I'm having trouble displaying this linked list I'm trying to build. I have 2 functions so far to append and print. But all it is returning is a single 0.
A linked list is the single, complete structure. However, you are using it for individual nodes. Start by calling your elemental struct a Node and not a LinkedList and you won't confuse everybody.
You shouldn't be sending the memory address of pointers - you end up double-dereferencing in append_ node. The whole point of pointers is that they already contain a memory address.

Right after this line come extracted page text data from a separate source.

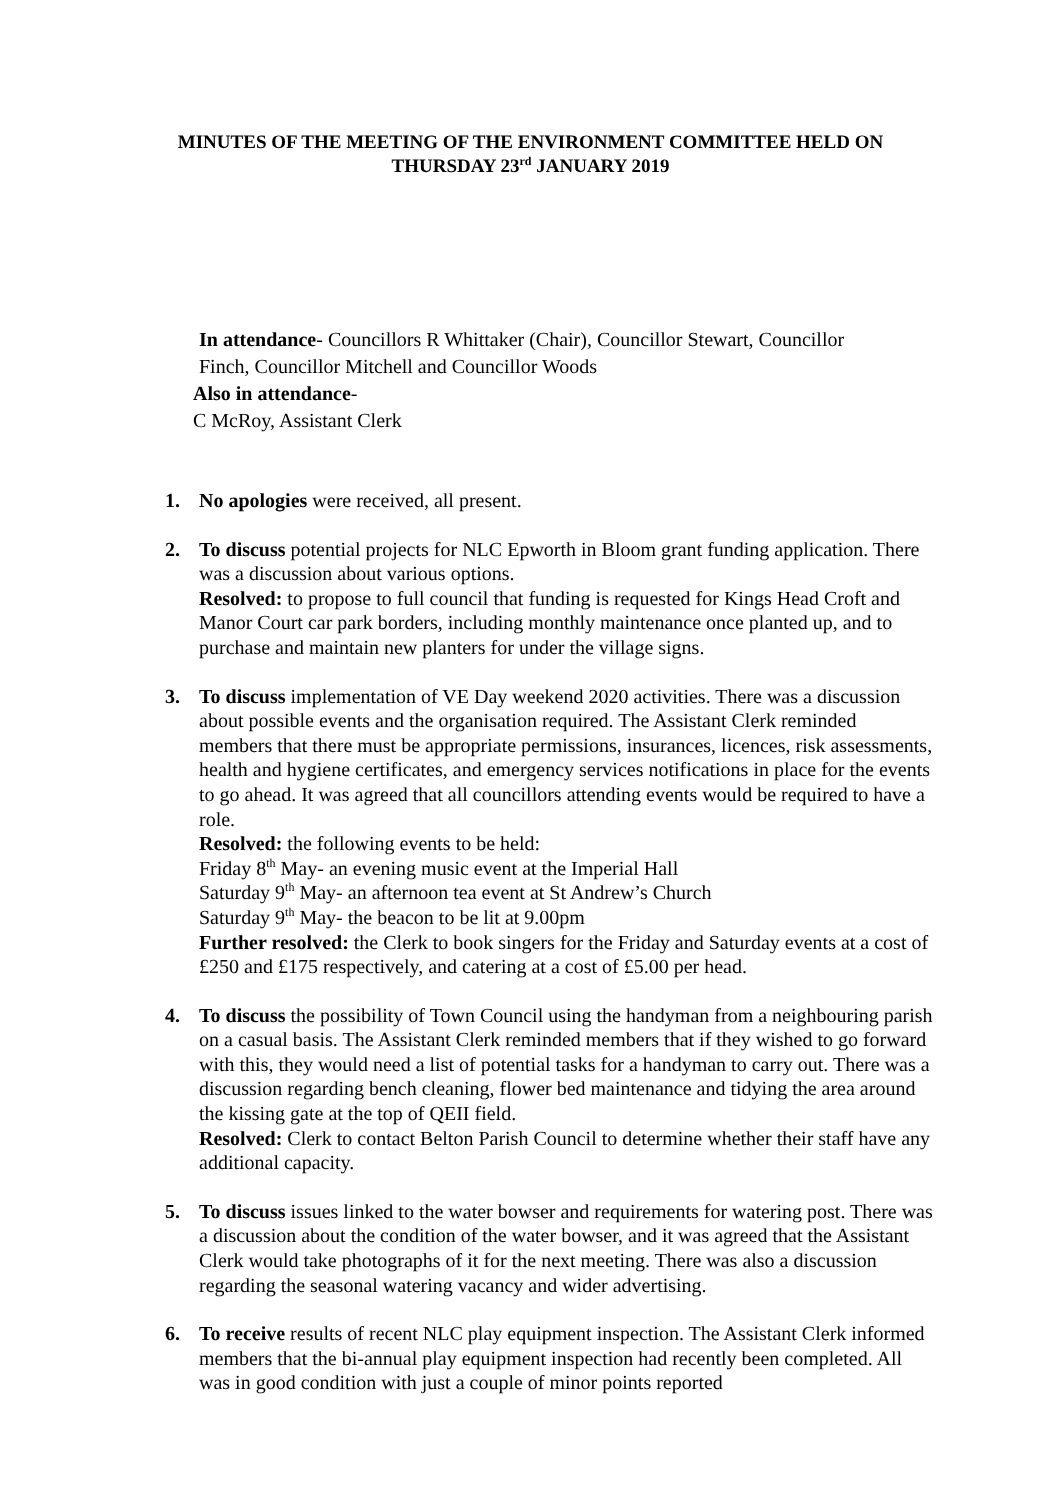MINUTES OF THE MEETING OF THE ENVIRONMENT COMMITTEE HELD ON
THURSDAY 23<sup>rd</sup> JANUARY 2019
In attendance- Councillors R Whittaker (Chair), Councillor Stewart, Councillor Finch, Councillor Mitchell and Councillor Woods
Also in attendance-
C McRoy, Assistant Clerk
1. No apologies were received, all present.
2. To discuss potential projects for NLC Epworth in Bloom grant funding application. There was a discussion about various options.
Resolved: to propose to full council that funding is requested for Kings Head Croft and Manor Court car park borders, including monthly maintenance once planted up, and to purchase and maintain new planters for under the village signs.
3. To discuss implementation of VE Day weekend 2020 activities. There was a discussion about possible events and the organisation required. The Assistant Clerk reminded members that there must be appropriate permissions, insurances, licences, risk assessments, health and hygiene certificates, and emergency services notifications in place for the events to go ahead. It was agreed that all councillors attending events would be required to have a role.
Resolved: the following events to be held:
Friday 8<sup>th</sup> May- an evening music event at the Imperial Hall
Saturday 9<sup>th</sup> May- an afternoon tea event at St Andrew’s Church
Saturday 9<sup>th</sup> May- the beacon to be lit at 9.00pm
Further resolved: the Clerk to book singers for the Friday and Saturday events at a cost of £250 and £175 respectively, and catering at a cost of £5.00 per head.
4. To discuss the possibility of Town Council using the handyman from a neighbouring parish on a casual basis. The Assistant Clerk reminded members that if they wished to go forward with this, they would need a list of potential tasks for a handyman to carry out. There was a discussion regarding bench cleaning, flower bed maintenance and tidying the area around the kissing gate at the top of QEII field.
Resolved: Clerk to contact Belton Parish Council to determine whether their staff have any additional capacity.
5. To discuss issues linked to the water bowser and requirements for watering post. There was a discussion about the condition of the water bowser, and it was agreed that the Assistant Clerk would take photographs of it for the next meeting. There was also a discussion regarding the seasonal watering vacancy and wider advertising.
6. To receive results of recent NLC play equipment inspection. The Assistant Clerk informed members that the bi-annual play equipment inspection had recently been completed. All was in good condition with just a couple of minor points reported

void append_node(LinkedList** head)
{
int num;
cout << "Enter a number for a new node to enter to the end of list: ";
cin >> num;
LinkedList* Node = new LinkedList(num);
if (*head == nullptr)
{
*head = Node;
return;
}
Node->value = num;Node->next = nullptr;
LinkedList* ptr = *head;
while (ptr->next != nullptr)
{
ptr = ptr->next;
ptr->next = Node;
}
}
This is an assignment and he wanted us to build a certain way. I've took in the changes of setting the -> next = nullptr in struct declaration and also the new node after creation. Now the print function is only displaying the first node.
#include <iostream>
struct LinkedList {
int value {};
LinkedList *next {};
LinkedList() {};
LinkedList(int v) : value {v} {}
};
void append_node(LinkedList** head);
void printlist(LinkedList* head);
int main() {
size_t nodes {};
LinkedList* head {};
do {
std::cout << "How many do you want to input? (At least one entry.): ";
std::cin >> nodes;
} while ((nodes < 1) && (std::cout << "Enter a proper value!\n"));
for (size_t i = 0; i < nodes; ++i)
append_node(&head);
std::cout << "Here is the updated linked list. \n";
printlist(head);
std::cout << '\n';
}
void append_node(LinkedList** head) {
int num {};
std::cout << "Enter a number for a new node to add to the end of list: ";
std::cin >> num;
if (*head == nullptr)
*head = new LinkedList(num);
else {
auto ptr{ *head };
for (; ptr->next != nullptr; ptr = ptr->next);
ptr->next = new LinkedList(num);
}
}
void printlist(LinkedList* ptr) {
for (; ptr != nullptr; ptr = ptr->next)
std::cout << ptr->value << ' ';
}
Note that if nodes are added to the tail of a list, then it is common to also maintain a tail pointer as well as a head pointer. This allows direct tail insertion without L42 for loop. For large populated lists, this for loop on the performance can be significant.